VISOR features over 10 million dense marks in 2.8 million images, and each annotated item has a mask that is assigned an entity class (‘knife’, ‘fork’, ‘plate’, ‘cupboard’, ‘onion’, ‘egg’, etc.) and a macro-category (‘cutlery’, ‘appliance’, ‘container’, ‘vegetable’, etc.). For instance, the entity classes ‘knife’ and ‘fork’ are classified into the macro-category ‘cutlery’. All in, VISOR features 1,477 labelled entities that identify and annotate many kitchen objects.

Other than identifying objects and annotating how items and human hands interact, VISOR also proposes a task called “Where did this come from?”. In the case of the pizza chef, flour would be identified as coming from the flour sack. VISOR annotations cover videos with an average duration of 12 minutes, which is significantly longer than most existing datasets. This allows for an in-depth analysis and reasoning about object states over extended periods, facilitating studies on sustained interactions and changes. 

Obstacles and future uses

Unlike many other datasets, such as UVO (Unidentified Video Objects) that focus on third-person perspectives, VISOR’s use of egocentric videos from the EPIC-KITCHENS dataset presents extra challenges. Egocentric videos are dynamic by nature: objects often get blocked when hands move over items, and items transform as seen with the flour-to-dough-pizza example.

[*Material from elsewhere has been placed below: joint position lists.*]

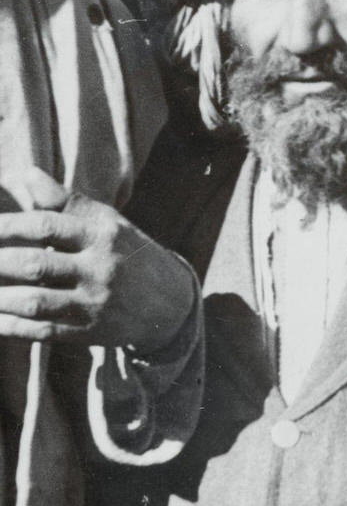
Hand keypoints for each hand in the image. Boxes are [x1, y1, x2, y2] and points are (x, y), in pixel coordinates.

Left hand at [0, 167, 195, 354]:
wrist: (171, 302)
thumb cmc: (128, 254)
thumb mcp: (107, 223)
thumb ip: (66, 201)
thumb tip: (28, 174)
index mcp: (103, 235)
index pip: (46, 225)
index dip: (6, 226)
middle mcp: (101, 268)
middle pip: (35, 265)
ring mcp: (95, 302)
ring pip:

VISOR aims to overcome the obstacles in the following ways:

  • Fine-grained egocentric video understanding: The object masks provided by VISOR clarify the boundaries of objects even through significant transformations. This precision enables the development of advanced deep models for analysing fine-grained interactions and transformations within videos, such as egocentric action recognition and object state analysis.
  • Enhancing interaction understanding: The detailed annotations of how hands interact with various objects help in studying and modelling human behaviour, particularly in naturalistic settings like kitchens.
  • Long-term video understanding: With continuous annotations across actions and transformations of objects (like an onion being peeled and cooked), VISOR supports research into long-term reasoning in videos, such as long-term object tracking.

“As the technology matures and technical challenges such as real-time processing are addressed, technology such as VISOR can be used to develop assistive technologies that help individuals with disabilities, or the elderly navigate and manage real-world tasks more independently,” Professor Zhu tells the Office of Research. “Robots equipped with the capability to understand complex object interactions and predict future actions can be employed in various activities, such as cooking, cleaning and manufacturing.”

He adds: “Egocentric video understanding can also be used to develop virtual reality (VR)- or augmented reality (AR)-based training and educational tools, providing step-by-step guidance from the first-person view.”